**Stored items**
◇ ◇ ◇ ◇ ◇

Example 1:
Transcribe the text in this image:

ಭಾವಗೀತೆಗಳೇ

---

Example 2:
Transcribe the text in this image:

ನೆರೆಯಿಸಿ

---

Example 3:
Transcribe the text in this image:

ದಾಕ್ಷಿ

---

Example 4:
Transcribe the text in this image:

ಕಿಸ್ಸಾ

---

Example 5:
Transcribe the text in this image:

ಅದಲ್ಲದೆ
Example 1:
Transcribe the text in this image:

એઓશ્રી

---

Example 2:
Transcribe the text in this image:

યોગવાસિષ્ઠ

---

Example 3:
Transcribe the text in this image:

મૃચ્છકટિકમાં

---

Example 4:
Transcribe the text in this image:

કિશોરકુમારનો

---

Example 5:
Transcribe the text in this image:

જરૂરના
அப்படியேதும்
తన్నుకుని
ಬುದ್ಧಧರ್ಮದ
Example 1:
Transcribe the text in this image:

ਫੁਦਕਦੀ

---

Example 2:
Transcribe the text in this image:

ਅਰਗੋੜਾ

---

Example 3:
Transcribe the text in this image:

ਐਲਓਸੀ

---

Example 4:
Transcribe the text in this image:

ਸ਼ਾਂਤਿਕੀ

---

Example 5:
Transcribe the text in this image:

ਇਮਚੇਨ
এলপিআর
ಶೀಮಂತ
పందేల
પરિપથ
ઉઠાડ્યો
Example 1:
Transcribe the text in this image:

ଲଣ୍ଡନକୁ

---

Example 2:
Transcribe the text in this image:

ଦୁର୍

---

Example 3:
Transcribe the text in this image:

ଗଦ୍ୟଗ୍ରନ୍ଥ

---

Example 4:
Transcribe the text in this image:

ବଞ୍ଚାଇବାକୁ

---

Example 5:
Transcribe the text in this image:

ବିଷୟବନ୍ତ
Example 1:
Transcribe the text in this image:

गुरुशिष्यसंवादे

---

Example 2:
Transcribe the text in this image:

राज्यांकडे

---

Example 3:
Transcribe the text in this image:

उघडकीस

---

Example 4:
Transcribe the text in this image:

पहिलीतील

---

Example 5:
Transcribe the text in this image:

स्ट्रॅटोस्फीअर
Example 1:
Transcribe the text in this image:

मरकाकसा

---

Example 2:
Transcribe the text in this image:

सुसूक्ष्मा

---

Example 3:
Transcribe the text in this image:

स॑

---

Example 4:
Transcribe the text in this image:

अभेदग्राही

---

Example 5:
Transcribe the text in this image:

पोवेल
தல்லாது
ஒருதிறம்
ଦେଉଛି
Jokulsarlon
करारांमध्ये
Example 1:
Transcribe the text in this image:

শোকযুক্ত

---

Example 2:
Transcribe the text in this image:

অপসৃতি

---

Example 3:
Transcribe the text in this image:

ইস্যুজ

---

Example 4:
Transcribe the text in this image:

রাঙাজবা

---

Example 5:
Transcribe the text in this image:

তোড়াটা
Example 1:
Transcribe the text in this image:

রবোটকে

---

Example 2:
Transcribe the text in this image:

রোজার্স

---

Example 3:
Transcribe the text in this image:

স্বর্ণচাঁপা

◇ ◇ ◇ ◇ ◇

**What to work on**
Once more, print all the records exactly.

**Task answer**
Example 1:
Transcribe the text in this image:

ಭಾವಗೀತೆಗಳೇ

---

Example 2:
Transcribe the text in this image:

ನೆರೆಯಿಸಿ

---

Example 3:
Transcribe the text in this image:

ದಾಕ್ಷಿ

---

Example 4:
Transcribe the text in this image:

ಕಿಸ್ಸಾ

---

Example 5:
Transcribe the text in this image:

ಅದಲ್ಲದೆ
Example 1:
Transcribe the text in this image:

એઓશ્રી

---

Example 2:
Transcribe the text in this image:

યોગવાસિષ્ઠ

---

Example 3:
Transcribe the text in this image:

મૃચ્છકટિકમાં

---

Example 4:
Transcribe the text in this image:

કિશોરકુમારનો

---

Example 5:
Transcribe the text in this image:

જરૂરના
அப்படியேதும்
తన్నుకుని
ಬುದ್ಧಧರ್ಮದ
Example 1:
Transcribe the text in this image:

ਫੁਦਕਦੀ

---

Example 2:
Transcribe the text in this image:

ਅਰਗੋੜਾ

---

Example 3:
Transcribe the text in this image:

ਐਲਓਸੀ

---

Example 4:
Transcribe the text in this image:

ਸ਼ਾਂਤਿਕੀ

---

Example 5:
Transcribe the text in this image:

ਇਮਚੇਨ
এলপিআর
ಶೀಮಂತ
పందేల
પરિપથ
ઉઠાડ્યો
Example 1:
Transcribe the text in this image:

ଲଣ୍ଡନକୁ

---

Example 2:
Transcribe the text in this image:

ଦୁର୍

---

Example 3:
Transcribe the text in this image:

ଗଦ୍ୟଗ୍ରନ୍ଥ

---

Example 4:
Transcribe the text in this image:

ବଞ୍ଚାଇବାକୁ

---

Example 5:
Transcribe the text in this image:

ବିଷୟବନ୍ତ
Example 1:
Transcribe the text in this image:

गुरुशिष्यसंवादे

---

Example 2:
Transcribe the text in this image:

राज्यांकडे

---

Example 3:
Transcribe the text in this image:

उघडकीस

---

Example 4:
Transcribe the text in this image:

पहिलीतील

---

Example 5:
Transcribe the text in this image:

स्ट्रॅटोस्फीअर
Example 1:
Transcribe the text in this image:

मरकाकसा

---

Example 2:
Transcribe the text in this image:

सुसूक्ष्मा

---

Example 3:
Transcribe the text in this image:

स॑

---

Example 4:
Transcribe the text in this image:

अभेदग्राही

---

Example 5:
Transcribe the text in this image:

पोवेल
தல்லாது
ஒருதிறம்
ଦେଉଛି
Jokulsarlon
करारांमध्ये
Example 1:
Transcribe the text in this image:

শোকযুক্ত

---

Example 2:
Transcribe the text in this image:

অপসৃতি

---

Example 3:
Transcribe the text in this image:

ইস্যুজ

---

Example 4:
Transcribe the text in this image:

রাঙাজবা

---

Example 5:
Transcribe the text in this image:

তোড়াটা
Example 1:
Transcribe the text in this image:

রবোটকে

---

Example 2:
Transcribe the text in this image:

রোজার্স

---

Example 3:
Transcribe the text in this image:

স্বর্ণচাঁপা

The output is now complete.